Specifies a (colon or comma separated) list of meta-data fields to be copied from each search result sequence into the output sequence. In the output sequence, the field names will each be prefixed with copy_<acc>_ where <acc> is the value of the acc field in the reference.

Use --arb-list-fields for listing the fields available in a given ARB database.

--search-iupac=[pessimistic|*optimistic|exact] (optimistic)

Configures how ambiguous bases are matched when computing the scores for the search results.

pessimistic
Ambiguous bases do not match anything because they could always be a mismatch.
optimistic
Ambiguous bases are considered matches if a match with the other (potentially also ambiguous base) is possible. That is, N will match everything, including Y.
exact
Matches on character level. N matches exactly N.
--search-correction=[none|jc] (none)

Apply distance correction to search result scores.

none
Leave score unmodified.
jc
Apply Jukes-Cantor correction.
--search-cover=[abs|query|target|min|max|avg|overlap|all|nogap] (query)
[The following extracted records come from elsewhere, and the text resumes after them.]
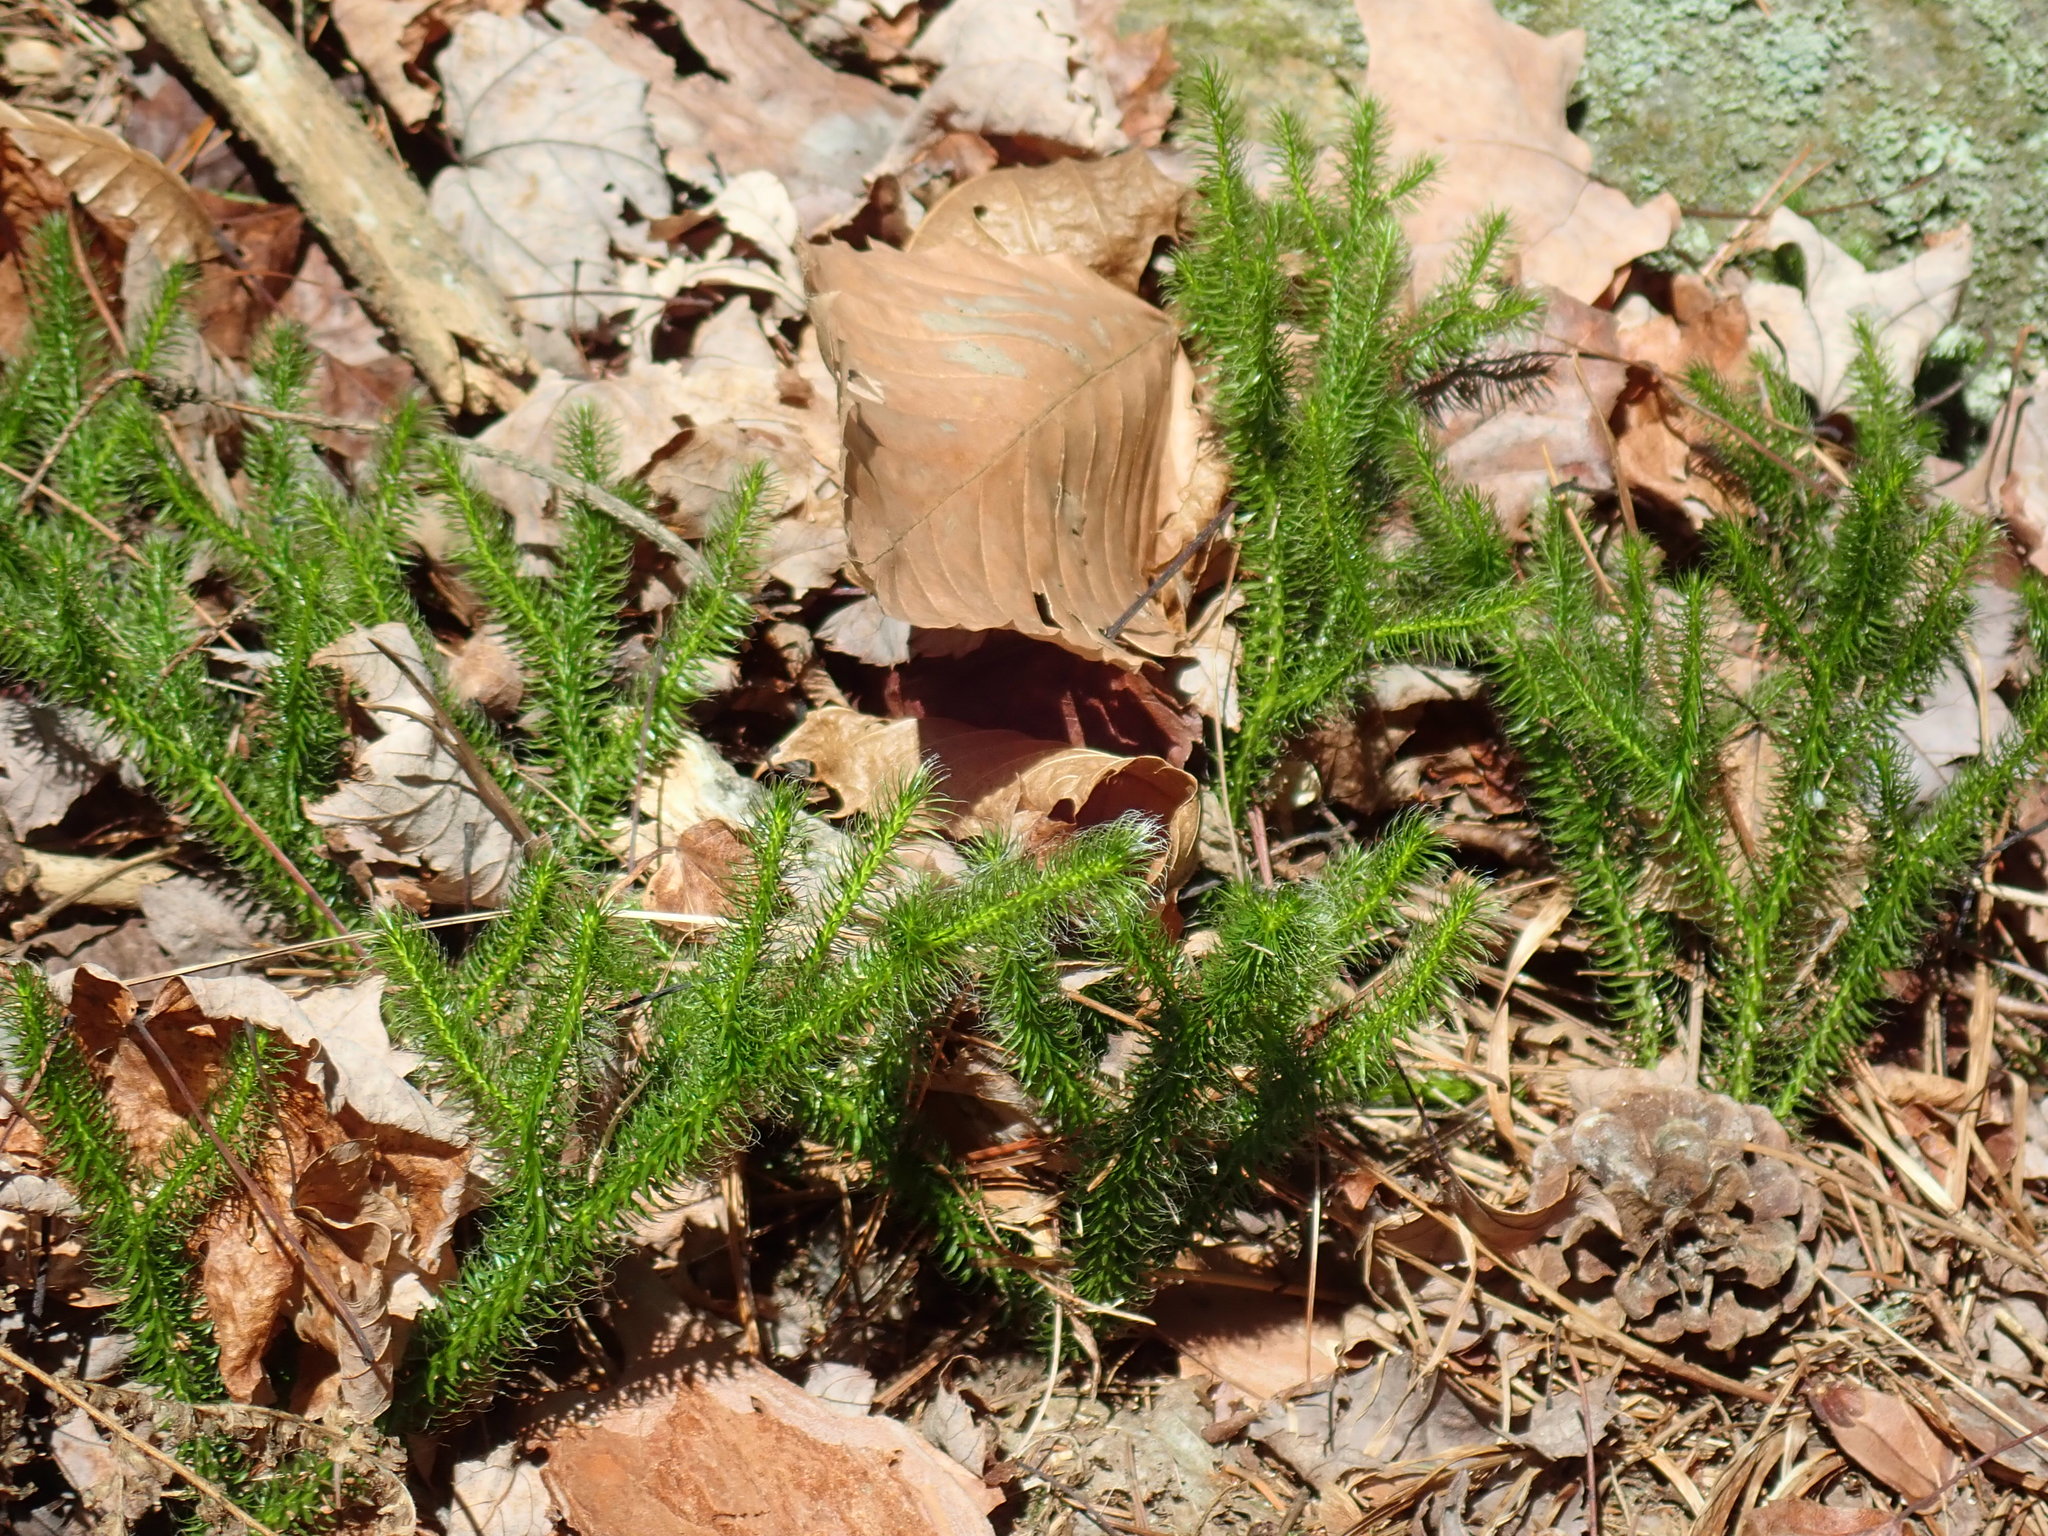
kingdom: Plantae
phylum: Tracheophyta
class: Lycopodiopsida
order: Lycopodiales
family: Lycopodiaceae
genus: Lycopodium
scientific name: Lycopodium clavatum
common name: Stag's-horn clubmoss
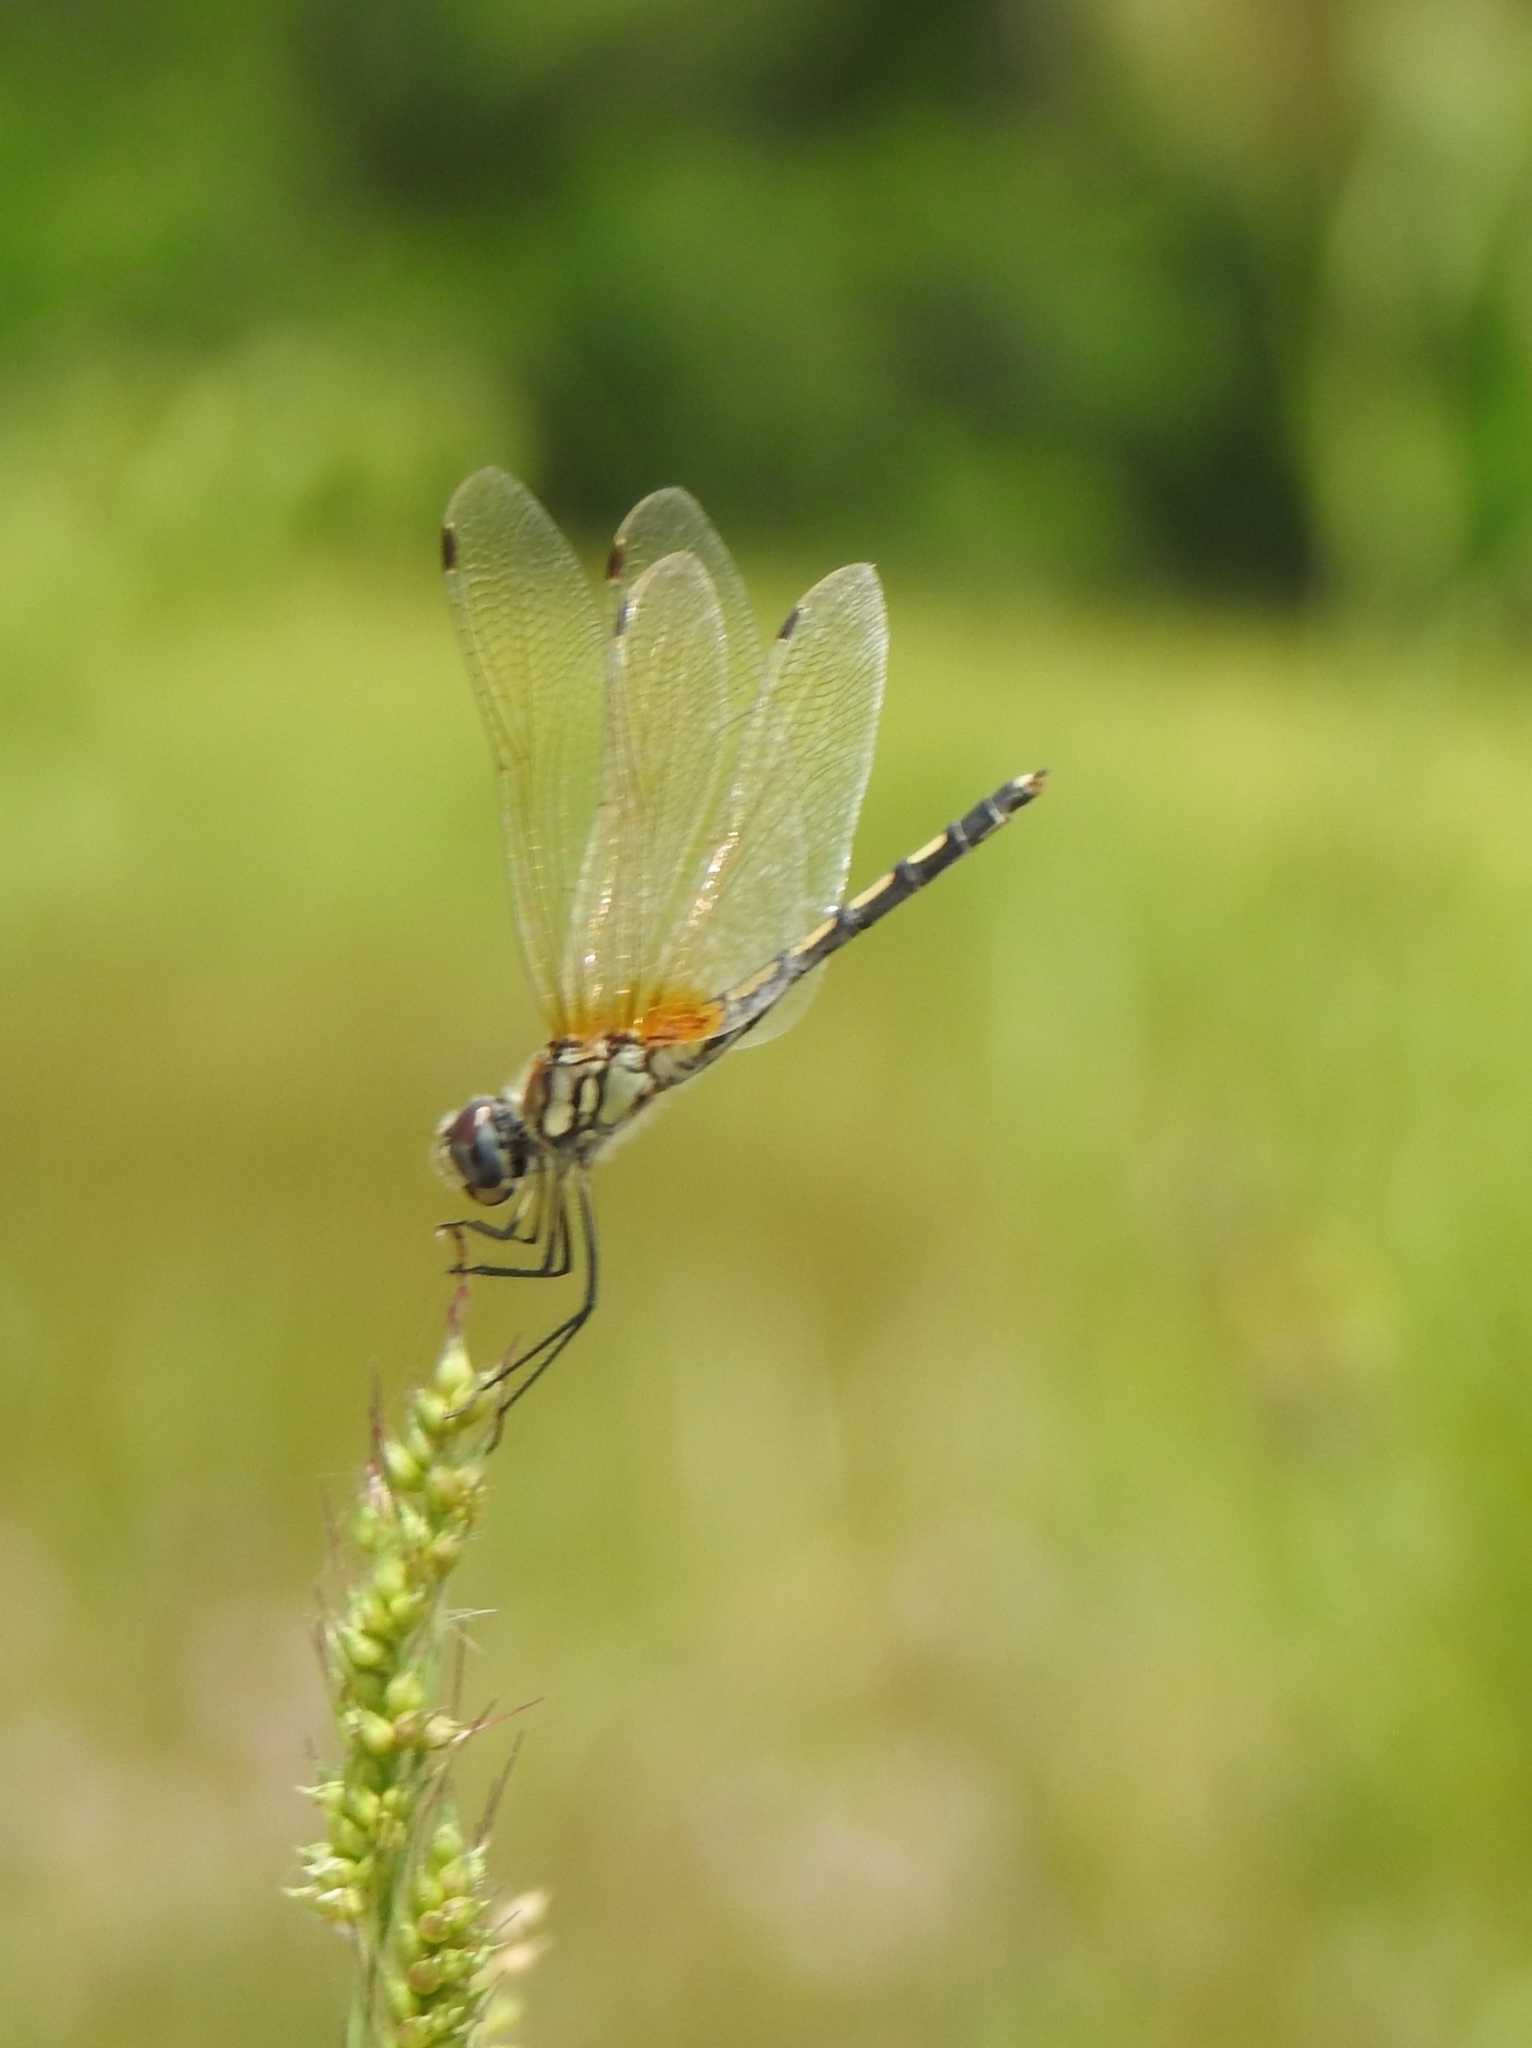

Compute sequence similarity as the fraction of the number of matches and

abs
the number 1: yields the absolute number of matching bases
query
the length of the query sequence. Yields the fraction of the query covered by the reference sequence.
target
the length of the target sequence. Yields the fraction of the result sequence covered by the query sequence.
min
the length of the shorter of the sequences compared.
max
the length of the longer of the sequences compared.
avg
the average length of the two sequences compared.
nogap
the number of columns in which both sequences have bases. Yields the equivalent of matches / (matches+mismatches).
all
the number of columns in which either sequence has a bases. Similar to nogap, but does not ignore indel events.
overlap
the length of the overlapping portion of the two sequences.
--search-filter-lowercase

Ignore lowercase bases when scoring result sequences. This can be used in conjunction with --lowercase=unaligned to ignore unaligned bases during the search and classification stage.